Pfizer and BioNTech said Thursday that they have started testing their COVID-19 vaccine BNT162b2 in children ages 6 months to 11 years old, with initial results expected in the second half of the year. The mRNA-based vaccine is currently authorized for people 16 years and older in multiple markets, including the UK, US and EU, and the companies began testing it in adolescents ages 12 years to 15 years a few months ago.
“Children under the age of 15 account for 26% of the global population,” Pfizer noted, adding “we believe successfully vaccinating children will contribute to protection against COVID-19 if the vaccine proves to be effective in that population.”
Pfizer’s latest paediatric trial is a phase 1/2/3 dose-escalation study that will recruit up to 4,644 healthy children in the US and Europe to evaluate BNT162b2 versus placebo on a two-dose schedule given approximately 21 days apart. Researchers will initially evaluate doses in children ages 5 to 11 years before moving on to children who are 2 to 5 years, and finally to those 6 months to 2 years old. According to Pfizer, vaccine effectiveness will be inferred through “immune-bridging” to the subgroup of people aged 16 to 25 who were in the pivotal phase 3 trial for BNT162b2.
Adolescent trial readout due in weeks ahead
“We hope to receive authorization for vaccination of these younger kids by early 2022,” the company said, adding that children younger than 6 months of age may also eventually be evaluated, once an acceptable safety profile has been established. CEO Albert Bourla indicated recently that Pfizer expects to submit data from the trial evaluating BNT162b2 in children 12 to 15 years old to regulatory authorities in the coming weeks.
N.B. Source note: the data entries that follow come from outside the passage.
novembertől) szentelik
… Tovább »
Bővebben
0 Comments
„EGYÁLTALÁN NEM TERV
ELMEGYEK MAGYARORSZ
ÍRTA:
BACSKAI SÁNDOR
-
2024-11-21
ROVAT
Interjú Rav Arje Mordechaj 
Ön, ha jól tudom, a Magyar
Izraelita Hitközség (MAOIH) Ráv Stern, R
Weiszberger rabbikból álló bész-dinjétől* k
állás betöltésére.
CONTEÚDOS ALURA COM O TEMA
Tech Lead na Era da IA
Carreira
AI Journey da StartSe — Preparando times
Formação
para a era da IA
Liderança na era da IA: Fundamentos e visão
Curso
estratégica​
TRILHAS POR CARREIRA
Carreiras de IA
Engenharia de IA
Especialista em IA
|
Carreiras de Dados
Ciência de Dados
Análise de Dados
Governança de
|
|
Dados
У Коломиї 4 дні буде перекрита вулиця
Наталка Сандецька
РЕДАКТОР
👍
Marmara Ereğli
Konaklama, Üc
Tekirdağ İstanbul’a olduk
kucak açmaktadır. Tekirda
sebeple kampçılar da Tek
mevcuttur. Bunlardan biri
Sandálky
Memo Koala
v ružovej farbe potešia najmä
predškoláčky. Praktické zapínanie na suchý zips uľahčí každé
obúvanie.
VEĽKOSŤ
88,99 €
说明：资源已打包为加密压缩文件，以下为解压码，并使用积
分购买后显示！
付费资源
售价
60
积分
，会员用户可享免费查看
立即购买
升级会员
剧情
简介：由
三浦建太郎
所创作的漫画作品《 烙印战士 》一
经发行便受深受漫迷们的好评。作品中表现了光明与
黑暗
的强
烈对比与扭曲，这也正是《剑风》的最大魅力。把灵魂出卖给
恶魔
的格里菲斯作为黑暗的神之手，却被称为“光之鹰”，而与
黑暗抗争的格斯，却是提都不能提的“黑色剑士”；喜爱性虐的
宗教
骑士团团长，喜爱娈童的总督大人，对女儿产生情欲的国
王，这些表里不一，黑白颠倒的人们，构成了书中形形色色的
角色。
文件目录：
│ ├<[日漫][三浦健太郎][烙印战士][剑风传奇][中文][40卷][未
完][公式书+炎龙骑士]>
Moderna last year started testing its COVID-19 vaccine mRNA-1273 in children 12 years and older, and recently also began dosing those aged six months to 12 years in a phase 2/3 trial, while AstraZeneca has been studying its candidate AZD1222 in children ages 6 years to 17 years in the UK since February. For its part, Johnson & Johnson has said it is in discussions with regulators to start paediatric testing of its single-dose vaccine Ad26.COV2.S, though it has not provided a timeline.
Meanwhile, Pfizer and BioNTech also began testing BNT162b2 last month in healthy pregnant women over 18. A small study published Thursday in the American Journal of Obstetrics & Gynecology found that mRNA vaccination against COVID-19 was safe and triggered neutralizing antibodies in pregnant and lactating women, and that immune transfer to newborns occurred via placenta and breastmilk.